Hay lugares del mundo donde el ciclismo funciona por inercia, y hay lugares donde funciona porque la geografía y el clima se alinean. Xàtiva pertenece al segundo grupo. La ciudad se levanta en el centro-sur de la provincia de Valencia, capital de la comarca de La Costera, en un cruce natural entre el litoral mediterráneo y las sierras prelitorales. Esta posición estratégica, a apenas 50–60 km de la ciudad de Valencia y a poco más de una hora de Alicante, convierte a Xàtiva en un hub ciclista poco habitual: puedes entrenar en llano por la mañana y subir un puerto de montaña por la tarde.

El clima es el segundo gran aliado. La comarca disfruta de más de 300 días de sol al año, temperaturas medias que rara vez bajan de 8 °C en invierno y veranos cálidos pero tolerables si se sale temprano. La primavera y el otoño son prácticamente permanentes y permiten rodar en manga corta buena parte del calendario.

Una orografía de cuatro mundos

Desde Xàtiva puedes acceder sin apenas transición a cuatro comarcas con personalidades ciclistas distintas:

  • La Costera: paisaje de huertas, naranjos y olivares, carreteras secundarias tranquilas, perfecto para rodajes largos en llano.
  • La Vall d'Albaida: al sur, terreno ondulado con pueblos como Ontinyent y Bocairent y los primeros puertos serios (Benicadell, Agullent).
  • El Canal de Navarrés: al oeste, valle fluvial estrecho entre sierras, con carreteras espectaculares hacia Enguera, Anna y el embalse de Tous.
  • La Ribera y La Safor: al este, conexión con la costa y terreno llano para ir al mar por Sumacàrcer, Cullera o Gandia.

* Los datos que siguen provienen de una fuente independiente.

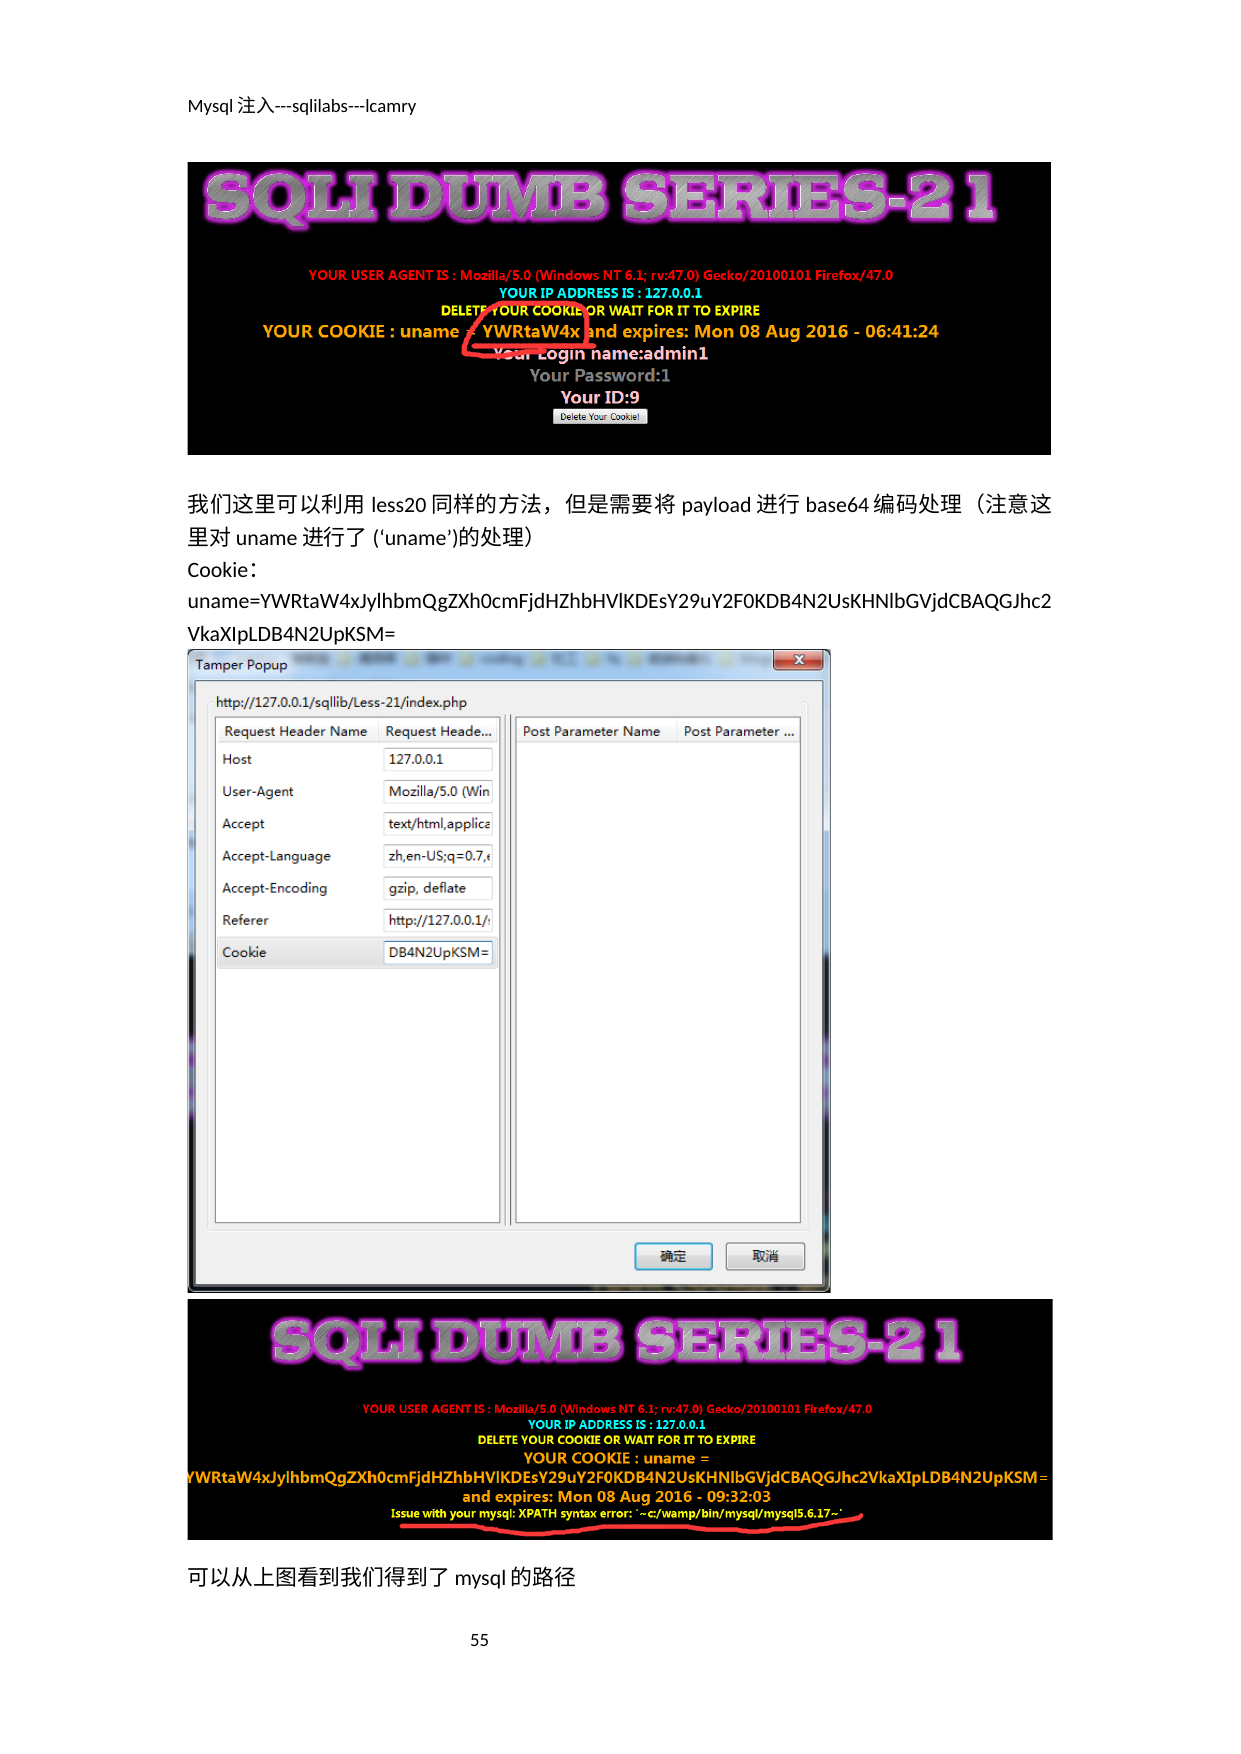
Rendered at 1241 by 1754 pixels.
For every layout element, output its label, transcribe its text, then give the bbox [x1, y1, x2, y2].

text Cookie： [187, 552, 1053, 584]
text 我们这里可以利用less20同样的方法，但是需要将payload进行base64编码处理（注意这里对uname进行了 (‘uname’)的处理） [187, 487, 1053, 552]
text 可以从上图看到我们得到了mysql的路径 [187, 1559, 1053, 1592]
picture [187, 649, 831, 1293]
picture [187, 162, 1051, 455]
picture [187, 1299, 1053, 1540]
text uname=YWRtaW4xJylhbmQgZXh0cmFjdHZhbHVlKDEsY29uY2F0KDB4N2UsKHNlbGVjdCBAQGJhc2VkaXIpLDB4N2UpKSM= [187, 584, 1053, 649]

Carreteras secundarias de calidad

El parcelario agrícola tradicional ha dejado como herencia una red densa de carreteras comarcales (CV-) y caminos asfaltados de concentración parcelaria. La CV-41, la CV-610, la CV-580 y la CV-645 son ejemplos de carreteras con tráfico bajo y firme en general aceptable. El coche no es el rey aquí: lo son el tractor agrícola, el ciclista local y el corredor del sábado por la mañana.

Naturaleza que acompaña

Pedalear por Xàtiva es rodar entre olores: azahar en primavera, pinada mediterránea en verano, tierra mojada en otoño. La Serra Grossa, la Vernissa y el Mondúver son fondos visuales permanentes, y en pocas salidas puedes ver águilas perdiceras, abejarucos, cernícalos y, en los embalses, cormoranes y ánades reales.

Primera visita

Una primera toma de contacto a Xàtiva debería incluir al menos tres días para rodar en las tres direcciones (llano al norte, montaña al sur, valle al oeste) y descubrir qué perfil te pide el cuerpo. La mayoría de ciclistas que llegan por primera vez vuelven; esa es quizá la mejor prueba de que algo funciona.